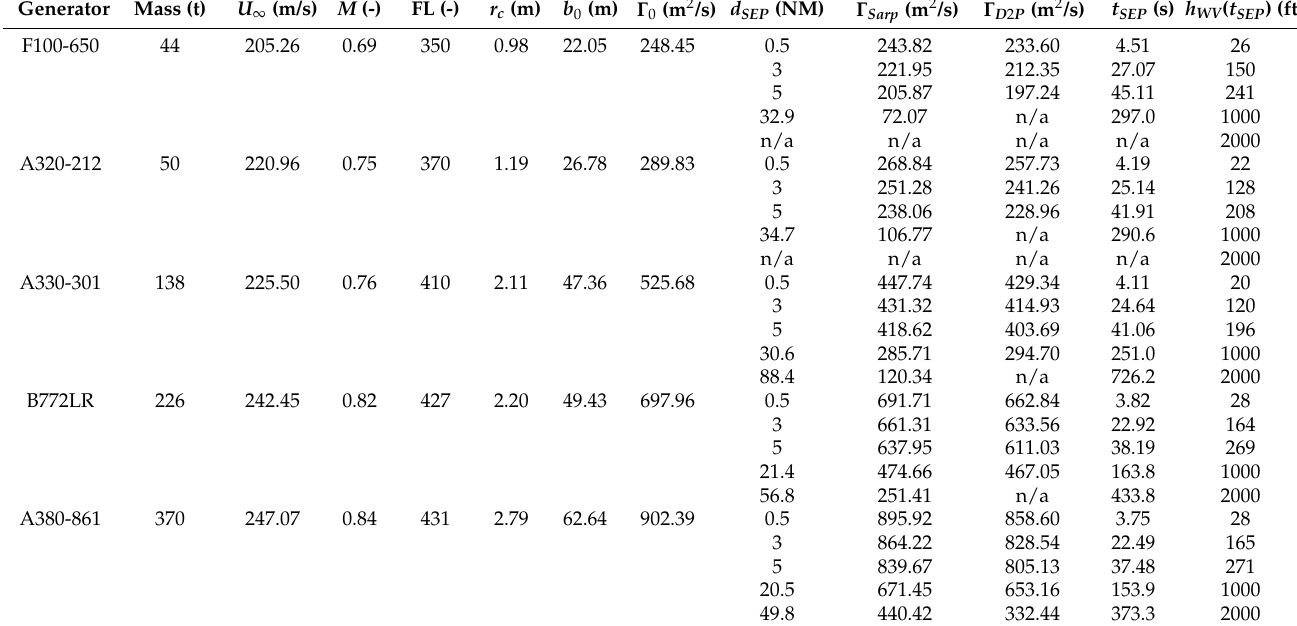
Table 1. Maximum circulations of the wake vortex generated by several aircraft and flight conditions of the generator. Generator Mass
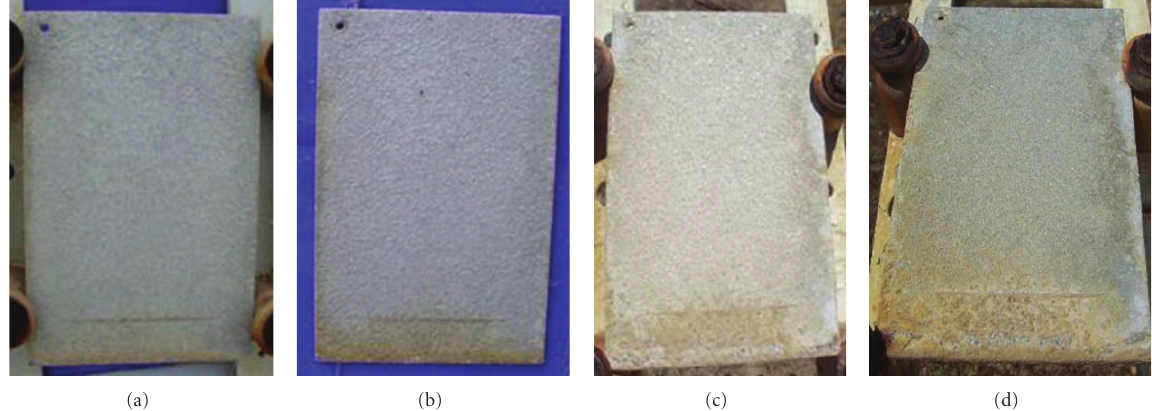
Figure 2: Thermal-sprayed coating of Zn/Al by the flame process (470 μ m). (a) 12 months of exposure. (b) 24 months of exposure. (c) 36 months of exposure. (d) 48 months of exposure.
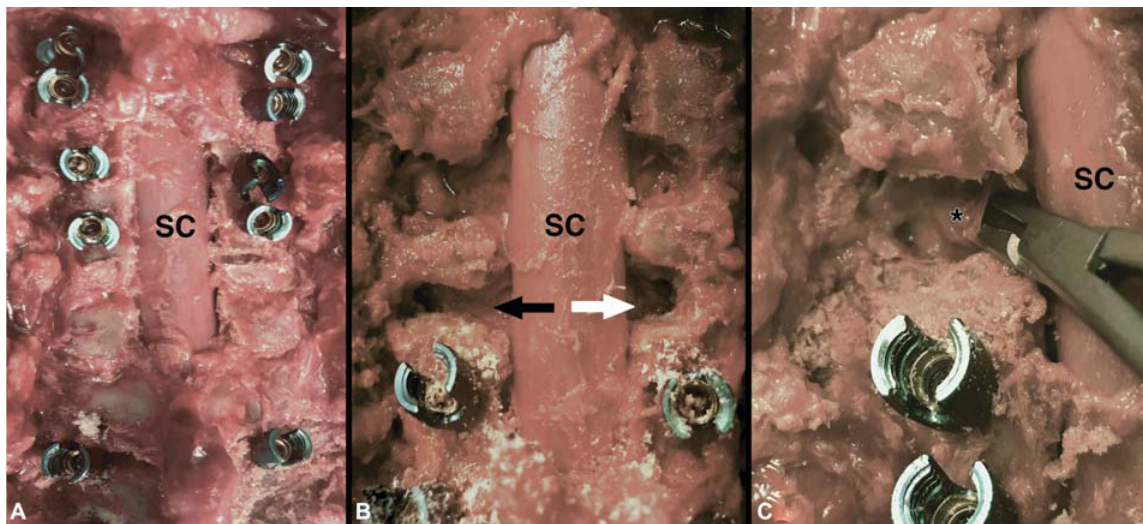
Fig. 3 ( A ) Exposure of the cervical spinal cord after C1 – T2 instrumentation and laminectomy demonstrating the clinical feasibility of nerve root untethering.( B )Enlargedviewofbothastandardforaminotomy(whitearrow,right-side)and “ extendedforaminotomy ” (blackarrow,left-side).( C )Enlarged viewofthe “ extendedforaminotomy ” from( B )atthebeginningofthenerverootuntetheringviaforaminalligament(markedby (cid:2)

**Work to be completed:** Should there be pictures in the data, leave them out and return the rest exactly.

**Output of the task:**
Table 1. Maximum circulations of the wake vortex generated by several aircraft and flight conditions of the generator. Generator Mass
Figure 2: Thermal-sprayed coating of Zn/Al by the flame process (470 μ m). (a) 12 months of exposure. (b) 24 months of exposure. (c) 36 months of exposure. (d) 48 months of exposure.
Fig. 3 ( A ) Exposure of the cervical spinal cord after C1 – T2 instrumentation and laminectomy demonstrating the clinical feasibility of nerve root untethering.( B )Enlargedviewofbothastandardforaminotomy(whitearrow,right-side)and “ extendedforaminotomy ” (blackarrow,left-side).( C )Enlarged viewofthe “ extendedforaminotomy ” from( B )atthebeginningofthenerverootuntetheringviaforaminalligament(markedby (cid:2)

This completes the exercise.